Indeed, her first speech as Speaker was an olive branch to the right-wing within her own party as well as to the Republicans in Congress, singling out for praise Republican presidents Ronald Reagan and George H. W. Bush and calling for bipartisanship, meaning an even further shift to the right by the Democratic Party.

Pelosi was elected in a carefully orchestrated vote Thursday afternoon with the support of all but 12 Democratic representatives. The vote came after weeks of horse-trading and backroom deals in which Pelosi had to agree to a four-year term limit to win over a dozen members, mainly on the right wing of the Democratic caucus, who had threatened to block her election.

Among those who voted for Pelosi were Alexandria Ocasio-Cortez of New York and Rashida Tlaib of Michigan, both members of the pseudo-left Democratic Socialists of America faction of the Democratic Party. That they both cast their votes for Pelosi’s right-wing promise of bipartisanship, and Tlaib for a rules package which commits the House to austerity, shows that their association with socialism is entirely false, meant only to misdirect youth and workers who are looking for a genuine alternative to capitalism, and trap them within the Democratic Party.

Newly elected CIA Democrats made up a significant portion of those who did not vote for Pelosi, opposing her from the right, including former CIA officers Abigail Spanberger of Virginia, Elissa Slotkin of Michigan and Afghan war veteran Max Rose of New York.

Despite the much touted “historic” character of the newly sworn-in Congress, which will see the most female and minority representatives seated in US history, all of them go to Washington, D.C., as representatives of the capitalist class and enemies of the working class. The growing number of women, African Americans, Muslims and other minorities will do nothing to push Congress to the left.

The majority of members of Congress are millionaires and those who are not are vetted to ensure they will serve the interests of the rich and are increasingly drawn directly from the military-intelligence apparatus. The non-millionaires entering Congress for the first time will find their fortunes rising quite rapidly. The median Congressperson had a net worth of at least $1.1 million in 2015, and the figure has only continued to rise.
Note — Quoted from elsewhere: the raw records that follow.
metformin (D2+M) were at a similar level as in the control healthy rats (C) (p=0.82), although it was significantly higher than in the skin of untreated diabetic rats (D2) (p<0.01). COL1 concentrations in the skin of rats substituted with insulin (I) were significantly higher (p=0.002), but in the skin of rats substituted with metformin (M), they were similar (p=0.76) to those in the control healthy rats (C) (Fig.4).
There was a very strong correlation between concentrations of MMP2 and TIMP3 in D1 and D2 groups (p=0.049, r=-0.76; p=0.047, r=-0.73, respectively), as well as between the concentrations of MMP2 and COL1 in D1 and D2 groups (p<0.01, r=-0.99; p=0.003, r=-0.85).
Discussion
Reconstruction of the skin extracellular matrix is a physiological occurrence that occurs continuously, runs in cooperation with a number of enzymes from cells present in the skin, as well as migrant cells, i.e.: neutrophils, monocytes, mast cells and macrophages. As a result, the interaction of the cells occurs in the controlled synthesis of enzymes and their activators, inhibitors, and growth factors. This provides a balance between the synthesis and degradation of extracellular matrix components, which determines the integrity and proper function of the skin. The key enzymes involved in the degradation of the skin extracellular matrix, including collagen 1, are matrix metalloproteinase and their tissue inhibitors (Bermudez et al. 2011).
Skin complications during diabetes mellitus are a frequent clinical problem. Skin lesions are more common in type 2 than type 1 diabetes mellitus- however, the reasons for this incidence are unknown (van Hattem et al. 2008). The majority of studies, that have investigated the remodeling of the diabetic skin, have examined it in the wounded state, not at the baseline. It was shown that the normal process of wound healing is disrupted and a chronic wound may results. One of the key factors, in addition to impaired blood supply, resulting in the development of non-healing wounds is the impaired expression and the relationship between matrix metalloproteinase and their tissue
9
According to the latest data analyzed by Open Secrets, Speaker Pelosi had an estimated net worth of $100 million in 2013. Among her declared property holdings that year were a 59,000 square foot warehouse in San Francisco, worth between $5 and $25 million, and a vineyard in Napa Valley, also declared at $5 to $25 million. According to one admiring media profile, her main skill as a Democratic Party leader was as a fund-raiser, having raked in $728 million for Democratic congressional candidates since 2002.